Algorithms in Asia will also put more legs out
into the market, to position themselves in the queue. If a client corrects an
order upwards, the broker should not necessarily update immediately across that
position in the market, because that may cause the firm to lose its queue position.
Putting multiple legs in the market lets a buy-side institution maintain
different positions in the queue, correcting orders by using the last place in
the queue – without sacrificing the parts of the order that are already closer
to the front of the queue.
In addition, Jenkins at Fidessa explains that
retail flow uses synthetic orders in markets where advanced order types such as
iceberg orders are not yet supported – meaning algorithms need to be ready to
take account of local synthetic orders, especially since retail activity is a
major component of many of those markets.

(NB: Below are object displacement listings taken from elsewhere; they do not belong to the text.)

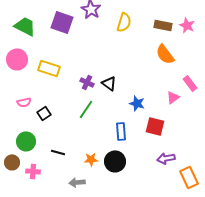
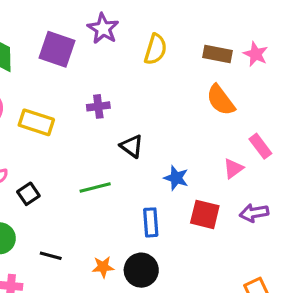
purple cross: (87, 82) -> (98, 106), moved, turned -32
green line: (86, 109) -> (95, 187), turned 42
purple arrow: (166, 158) -> (254, 213), moved

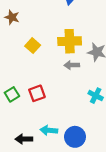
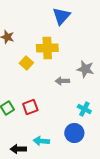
yellow cross: (70, 41) -> (47, 48), moved
blue circle: (75, 137) -> (74, 133), moved

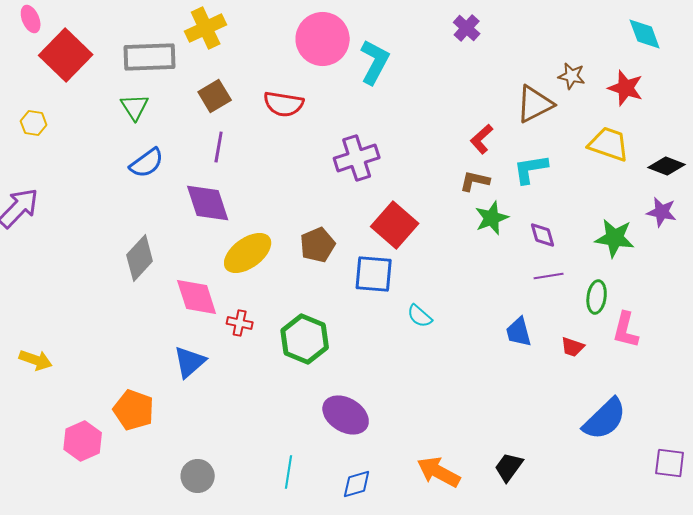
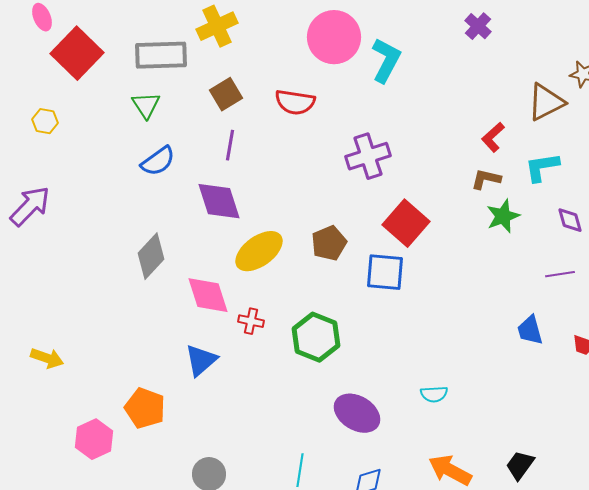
purple diamond: (543, 235) -> (570, 220), moved
cyan semicircle: (420, 316) -> (434, 394), moved, turned -44

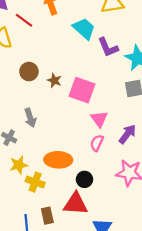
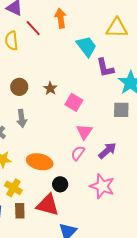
brown circle: (29, 72) -> (19, 87), moved
pink square: (82, 90) -> (74, 102), size x0.7
yellow cross: (35, 182) -> (13, 188), moved

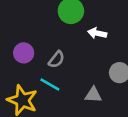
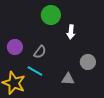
white arrow: (97, 33) -> (71, 32), turned -96

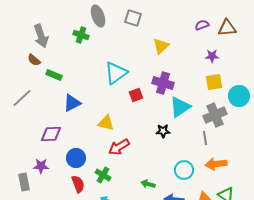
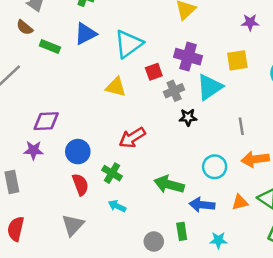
yellow square: (214, 82) -> (237, 60), moved
blue triangle: (72, 103) -> (85, 34), moved
gray cross: (215, 115) -> (174, 91), moved, size x0.7
yellow triangle: (106, 123) -> (116, 87), moved
purple star: (41, 166) -> (33, 150), moved
green arrow: (148, 184) -> (169, 184), size x1.6

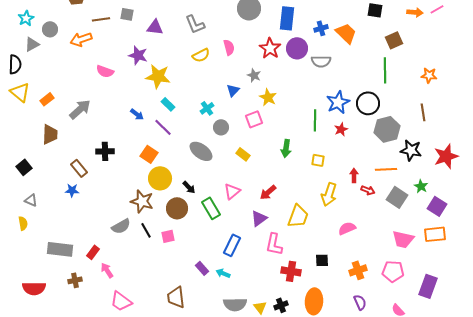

Whatever the market and whichever the
algorithmic strategy selected, the world’s growth markets are increasingly
offering the chance to obtain untapped alpha. As electronic trading expands
across the globe, exchanges improve connectivity and brokers roll out new algorithms,
traders have more tools to access more liquidity than ever before, according to
Philippe Carré, global head of connectivity at financial technology provider
SunGard.
“From Santiago to Istanbul to Singapore, the
market structure is changing,” he says. “Technology is simplifying and
automating the trading process. Once you have the tools to trade a market, it’s
a virtuous circle. In markets like Turkey, more people are trading, volumes are
increasing – the opportunities are growing all the time.”